### Arbeitsauftrag
Kopieren Sie den folgenden Forenthread zum Arbeitsspeicherbedarf aktueller Spiele vollständig und zeichengenau.

# Wie viel Arbeitsspeicher ist heute für Top-Games nötig ?



## Badezeug (27. August 2011)

*Wie viel Arbeitsspeicher ist heute für Top-Games nötig ?*

Hallo zusammen 
ich besitze 2 mal 2Gb Ram 1333 MHz DDR3 soweit ist weiß 
Jetzt meine Frage, wären 8Gb Ram für die künftigen Spiele im Herbst sprich Dead Island, Skyrim, Battlefield etc. besser ??
Und welche Arbeitspeicher könnt ihr mir empfhelen ?
Ich kenn mich da nicht groß aus deshalb wäre nett wenn ihr mir sagen könntet wieviel MHz der Arbeitspeicher besitzen soll.
Möchte wenn möglich 2 mal 4 Gb Ram letzentlich besitzen 

Hoffe ihr könnt mir helfen, danke im vorraus


----------



## NilsonNeo4 (27. August 2011)

Ich hab festgestellt:

mehr als 4 GB bringen meistens fast nix (FPS mäsig). Aber Windows geht dann viel freizügiger mit dem RAM um, was der allgemein Performace zugute kommt.

z.B. bei mir:
mit 4GB drin:
idl: ca 1,5 GB belegt, unter last max 3,4 GB /Win 7x64)

### Bereitgestellte Auflistung
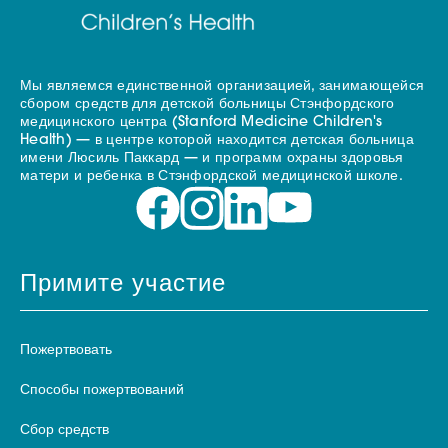
Мы являемся единственной организацией, занимающейся
сбором средств для детской больницы Стэнфордского
медицинского центра (Stanford Medicine Children's
Health) — в центре которой находится детская больница
имени Люсиль Паккард — и программ охраны здоровья
матери и ребенка в Стэнфордской медицинской школе.
Примите участие
Пожертвовать
Способы пожертвований
Сбор средств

### Lösung
# Wie viel Arbeitsspeicher ist heute für Top-Games nötig ?



## Badezeug (27. August 2011)

*Wie viel Arbeitsspeicher ist heute für Top-Games nötig ?*

Hallo zusammen 
ich besitze 2 mal 2Gb Ram 1333 MHz DDR3 soweit ist weiß 
Jetzt meine Frage, wären 8Gb Ram für die künftigen Spiele im Herbst sprich Dead Island, Skyrim, Battlefield etc. besser ??
Und welche Arbeitspeicher könnt ihr mir empfhelen ?
Ich kenn mich da nicht groß aus deshalb wäre nett wenn ihr mir sagen könntet wieviel MHz der Arbeitspeicher besitzen soll.
Möchte wenn möglich 2 mal 4 Gb Ram letzentlich besitzen 

Hoffe ihr könnt mir helfen, danke im vorraus


----------



## NilsonNeo4 (27. August 2011)

Ich hab festgestellt:

mehr als 4 GB bringen meistens fast nix (FPS mäsig). Aber Windows geht dann viel freizügiger mit dem RAM um, was der allgemein Performace zugute kommt.

z.B. bei mir:
mit 4GB drin:
idl: ca 1,5 GB belegt, unter last max 3,4 GB /Win 7x64)